While the United States currently produces a third of its solar panels domestically, it faces stiff competition from China – which produces 98 percent of the world's solar wafers, according to Reuters.

Today, the US already imposes a 14 percent tariff on imported solar components from most countries, while Chinese imports face an additional 25 percent tariff

While the US currently produces a third of its solar panels domestically, the country faces stiff competition from China – which produces 98 percent of the world’s solar wafers, according to Reuters. Today, the US imposes a 39 percent tariff on solar energy components imported from China

“By mandating technologies that rely entirely on resources from China,” the Republican lawmakers said, “the president is taking taxpayer dollars and using them to line the pockets of one of our greatest adversaries.”

However, President Biden’s initiative has also lined the pockets of the US domestic solar industry federal tax credits for domestic solar panel manufacturers.

Thursday’s announcement about the “green bank” financing was approved by Congress earlier in 2022 as part of the Inflation Reduction Act (IRA), in addition to billions in subsidies and tax breaks for the U.S. domestic solar industry.

“The IRA subsidies are hugely lucrative, but they are still not enough to compete with cheap imports,” Pol Lezcano, a senior analyst at BloombergNEF, told the newspaper. Financial times.

Lezcano believed that a “new protectionist measure” would be necessary to make American solar energy production competitive against Chinese dominance.

Today, the US already imposes a 14 percent tariff on imported solar components from most countries – while Chinese imports face an additional 25 percent tariff.

Until last June, when Biden imposed a moratorium, the US had imposed a 200 percent duty on Chinese solar panels in an effort to counter what the Financial Times described as China’s attempts to crush its aspiring US competitors with a flood of cheap solar -energy, to thwart.

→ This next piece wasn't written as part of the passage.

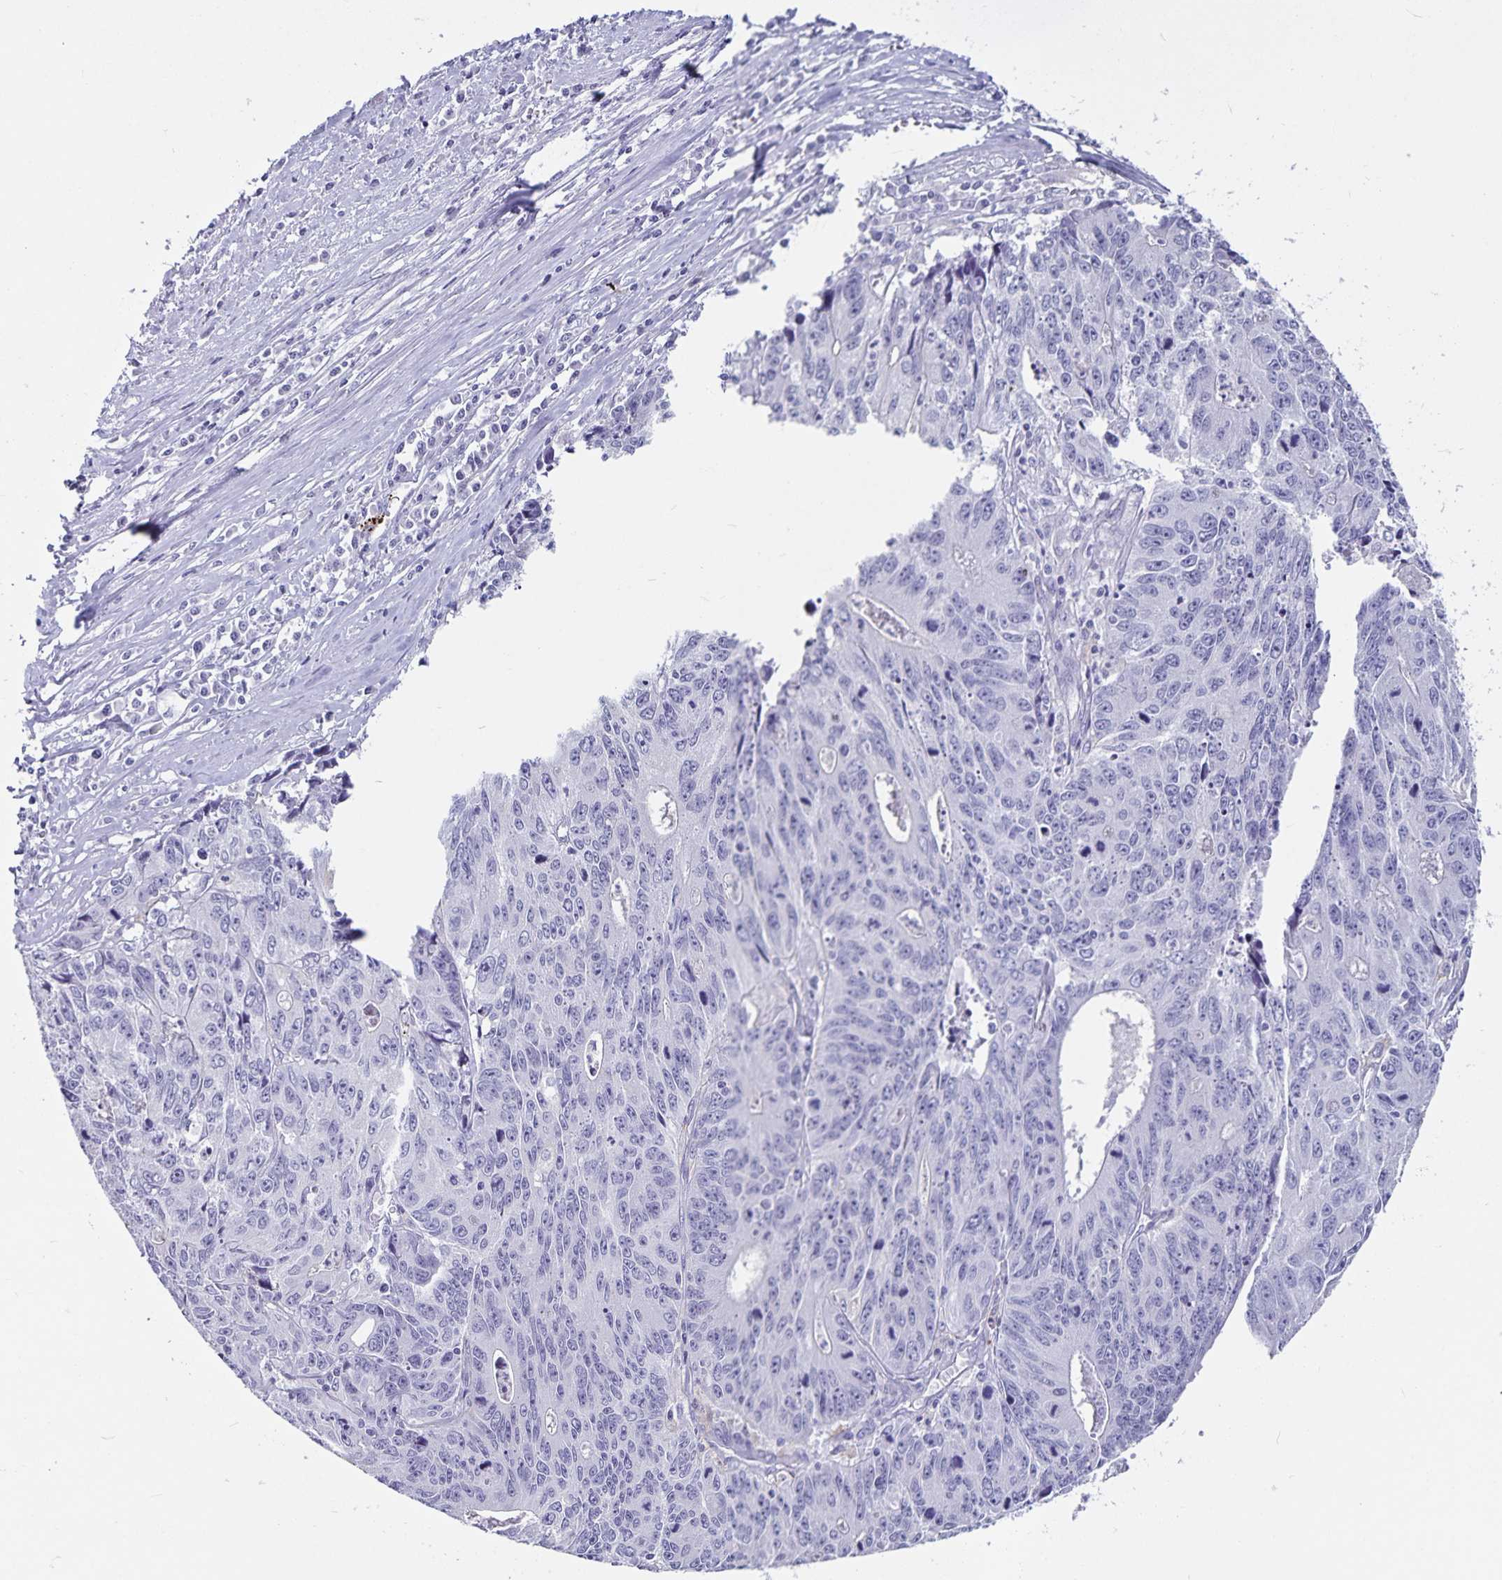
{"staining": {"intensity": "negative", "quantity": "none", "location": "none"}, "tissue": "liver cancer", "cell_type": "Tumor cells", "image_type": "cancer", "snomed": [{"axis": "morphology", "description": "Cholangiocarcinoma"}, {"axis": "topography", "description": "Liver"}], "caption": "Tumor cells show no significant protein expression in liver cancer (cholangiocarcinoma).", "gene": "PLAC1", "patient": {"sex": "male", "age": 65}}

“(China) doesn’t want the US to have its own domestic industry. . . It’s a pretty dire situation,” Mark Widmar, CEO of First Solar, America’s largest solar manufacturer, told the business newspaper.

The $20 billion in nonprofit bank grants, officially called the Greenhouse Gas Reduction Fund, specifically mandates financing exclusively for solar projects.

However, another $7 billion will be awarded this spring under the GGRF’s “Solar for All” program, officials said.

Concerns about the rapid pace of climate change have reached a fever pitch in the past year, with dire warnings of “mega-hurricanes” and the resurgence of ancient diseases such as the plague, according to a US government-funded study.

The United Nations World Meteorological Organization (WMO) reported that several climate records were broken and in some cases ‘shattered’ last year.

Greenhouse gas levels, surface temperatures, ocean heat and acidification, sea level rise and ice loss in Antarctica will all escalate by 2023 due to fossil fuel emissions, their report warned.

“Sirens are sounding on all major indicators,” said United Nations Secretary-General António Guterres.

“Some records don’t just top the charts, they break the charts – and the changes are accelerating.”